> **Required work**: Print every line of text from the listing below word for word, and leave the pictures out.

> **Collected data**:
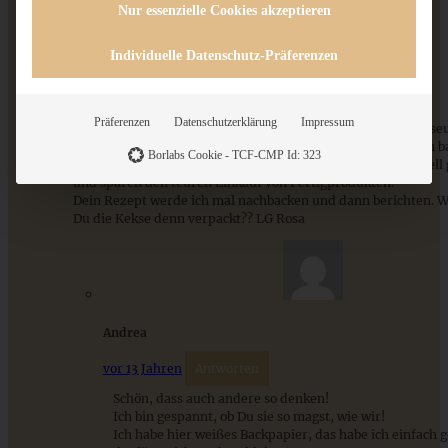
Nur essenzielle Cookies akzeptieren
ZUM BEITRAG
Rosa Lia
Individuelle Datenschutz-Präferenzen
vor 13 Jahren
Antworten
Hallo Andrea,
Präferenzen
Datenschutzerklärung
Impressum
das ist ja lusti; gerade vor kurzem hatte ich bei meiner Freis
dieses Thema: Warum eigentlich kekse nur zu Weihnachten b
Borlabs Cookie - TCF-CMP Id: 323
Gerade Haferflockenkekse und Rollenkekse sind doch schnell
und sparen den teuren Einkauf von Fertigprodukten.
Dein Rezept werde ich mal nachbacken und dann berichten. W
Du die Kekse denn verpackt?? LG Rosa
Homemade Oreo-Cookies
Andrea
vor 13 Jahren
Antworten
ZUM BEITRAG
Schön, dass auch andere so denken!
Ich bin gespannt, ob Du sie so magst, wie wir!
Ich habe hier weißes Backpapier, das habe ich einfac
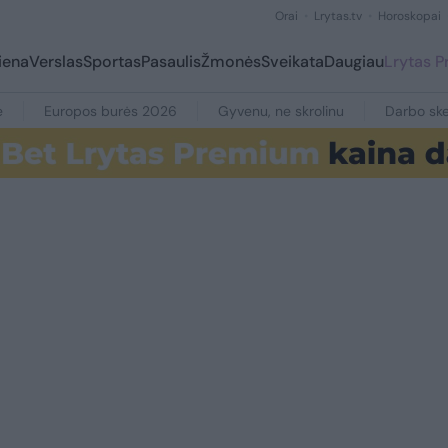
Orai
Lrytas.tv
Horoskopai
iena
Verslas
Sportas
Pasaulis
Žmonės
Sveikata
Daugiau
Lrytas 
e
Europos burės 2026
Gyvenu, ne skrolinu
Darbo ske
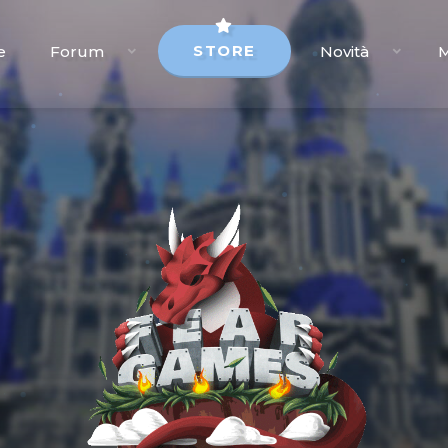
STORE
e
Forum
Novità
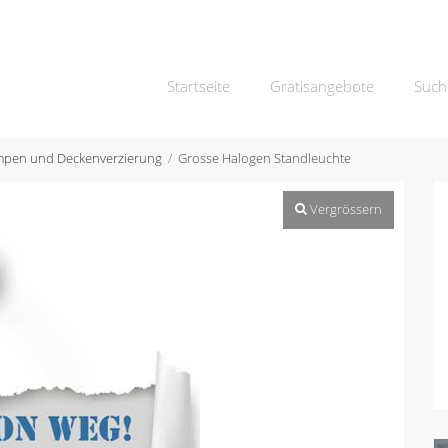
Startseite
Gratisangebote
Such
pen und Deckenverzierung
Grosse Halogen Standleuchte
Vergrössern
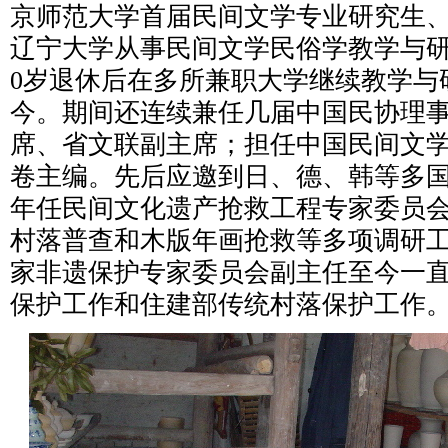
京师范大学首届民间文学专业研究生、1
辽宁大学从事民间文学民俗学教学与研究4
0岁退休后在多所兼职大学继续教学与研
今。期间还连续兼任几届中国民协理
席、省文联副主席；担任中国民间文
卷主编。先后应邀到日、德、韩等多国1
年任民间文化遗产抢救工程专家委员
村落普查和木版年画抢救等多项调研工作
家非遗保护专家委员会副主任至今一
保护工作和住建部传统村落保护工作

> **Solution**:
Nur essenzielle Cookies akzeptieren
ZUM BEITRAG
Rosa Lia
Individuelle Datenschutz-Präferenzen
vor 13 Jahren
Antworten
Hallo Andrea,
Präferenzen
Datenschutzerklärung
Impressum
das ist ja lusti; gerade vor kurzem hatte ich bei meiner Freis
dieses Thema: Warum eigentlich kekse nur zu Weihnachten b
Borlabs Cookie - TCF-CMP Id: 323
Gerade Haferflockenkekse und Rollenkekse sind doch schnell
und sparen den teuren Einkauf von Fertigprodukten.
Dein Rezept werde ich mal nachbacken und dann berichten. W
Du die Kekse denn verpackt?? LG Rosa
Homemade Oreo-Cookies
Andrea
vor 13 Jahren
Antworten
ZUM BEITRAG
Schön, dass auch andere so denken!
Ich bin gespannt, ob Du sie so magst, wie wir!
Ich habe hier weißes Backpapier, das habe ich einfac
Orai
Lrytas.tv
Horoskopai
iena
Verslas
Sportas
Pasaulis
Žmonės
Sveikata
Daugiau
Lrytas 
e
Europos burės 2026
Gyvenu, ne skrolinu
Darbo ske
STORE
e
Forum
Novità
Startseite
Gratisangebote
Such
pen und Deckenverzierung
Grosse Halogen Standleuchte
Vergrössern
京师范大学首届民间文学专业研究生、1
辽宁大学从事民间文学民俗学教学与研究4
0岁退休后在多所兼职大学继续教学与研
今。期间还连续兼任几届中国民协理
席、省文联副主席；担任中国民间文
卷主编。先后应邀到日、德、韩等多国1
年任民间文化遗产抢救工程专家委员
村落普查和木版年画抢救等多项调研工作
家非遗保护专家委员会副主任至今一
保护工作和住建部传统村落保护工作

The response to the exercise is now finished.